▶ Work order
Reproduce the lines below word for word, leaving out the pictures.

______________________________

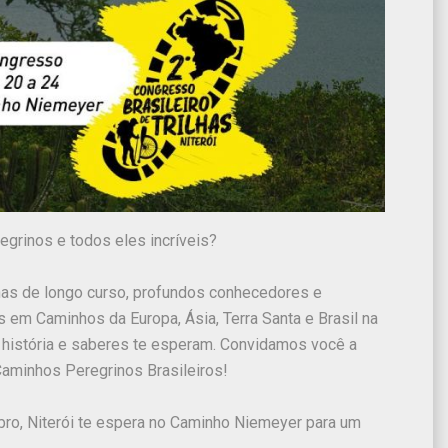
grinos e todos eles incríveis?
ilhas de longo curso, profundos conhecedores e
s em Caminhos da Europa, Ásia, Terra Santa e Brasil na
 história e saberes te esperam. Convidamos você a
Caminhos Peregrinos Brasileiros!
ro, Niterói te espera no Caminho Niemeyer para um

______________________________

▶ Solution below
grinos e todos eles incríveis?
ilhas de longo curso, profundos conhecedores e
s em Caminhos da Europa, Ásia, Terra Santa e Brasil na
 história e saberes te esperam. Convidamos você a
Caminhos Peregrinos Brasileiros!
ro, Niterói te espera no Caminho Niemeyer para um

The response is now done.